Scrapopolis


At all hours of the day, seven days a week, these scavengers prowl the alleys of Chicago looking for recyclable metals. The volatile price of scrap metal has been high for the last few years, which means these scrappers can make a lot of money if they can fit just a bit more junk on back of their trucks.

Anything made of metal left in the alley may turn up on the back of a scrapper truck: childrens bikes, office furniture, water heaters, filing cabinets, refridgerators, even parts of other cars. Just about anything that's not nailed down, even a few things that the owners didn't plan to get rid of.

Early in the morning the scrappers haul their gathered materials to the salvage yards on Kingsbury Street or Ashland or other scrap dealers outside the city, where they are paid by the pound for various types of metal. Here they assemble in broken-down pickup trucks to await a turn at the scale where the scrap metal will be sorted by materials and placed in various dumpsters.

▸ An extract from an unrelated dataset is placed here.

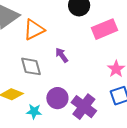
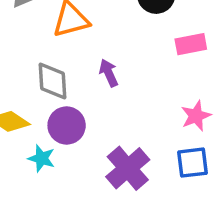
pink rectangle: (105, 29) -> (191, 44), size x0.7
purple circle: (57, 98) -> (67, 125), moved

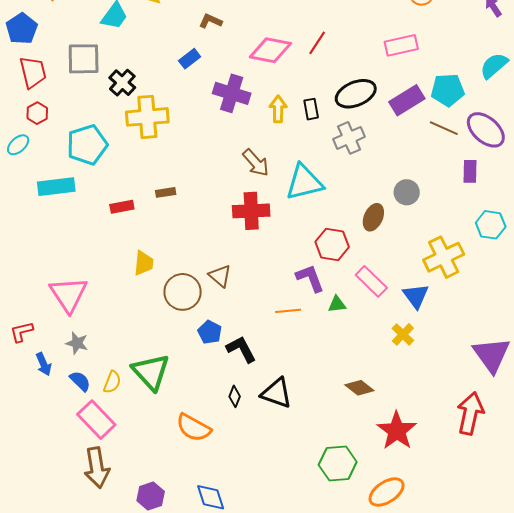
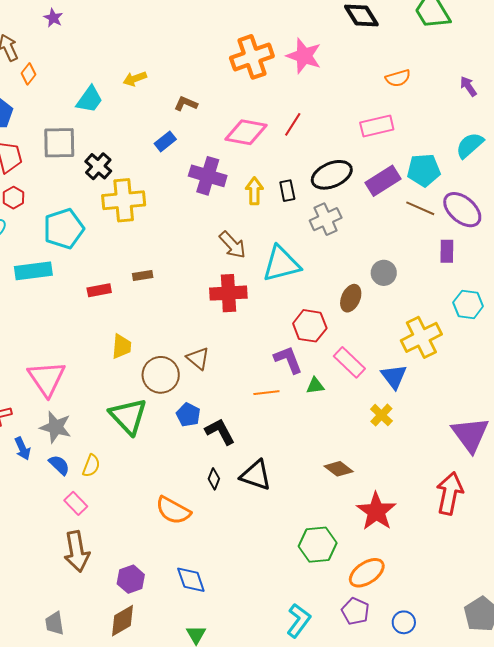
gray star: (77, 343) -> (56, 427), size x1.4
green triangle: (151, 372) -> (128, 416), moved
pink rectangle: (96, 420) -> (76, 503), size x0.6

Most of the bicycles, folding chairs, refrigerators, bed frames and plumbing pipes, usable as they may be, are headed for the shredder. On east and west sides of the river near here you can watch enormous clawed cranes and electromagnetic dinosaurs sorting the metal by type and size, crushing and baling it, then loading it on barges. Although there are still several small steel mills in Chicago, such as nearby Finkl Steel, this unsorted scrap is bound for export overseas for use in construction or recycled into consumer items.

China and India are building new mega cities of glass and steel, and are hungry for metal. Worldwide the commodity prices of steel, copper and alumium are higher than they've been in years. Currently one-third of all construction cranes in the world are engaged in building skyscrapers in China. The raw materials come from all over the world, but currently scrap metal is the second-largest export from the US to China.

While Chicago and other rust-belt cities of the Midwest were built upon steel and the profits of the steel industry a hundred years ago, very little of that heavy industry remains here nowadays. Instead, piece by piece, household by household, the simple physical structure of Chicago is being broken down and shipped off to feed new exploding megacities such as Shenzhen, Shanghai, Chengdu, etc.

There are hundreds of scrappers living and working all over Chicago in less-gentrified neighborhoods, by day scouring every square inch of the city for all metal items, before the sun rises and late into the evening. The high price of scrap encourages them to pick up that last door knob or those extra plumbing pipes to make a few cents more. Across the city there are hundreds of these scrappers and they are a major force of domestic deindustrialization.

Each load of scrap metal hauled through the alley represents the end chapter of a story of the manufacture of common consumer items, many of them created right here in Chicago many years ago, now shipped off to lands on the other side of the world.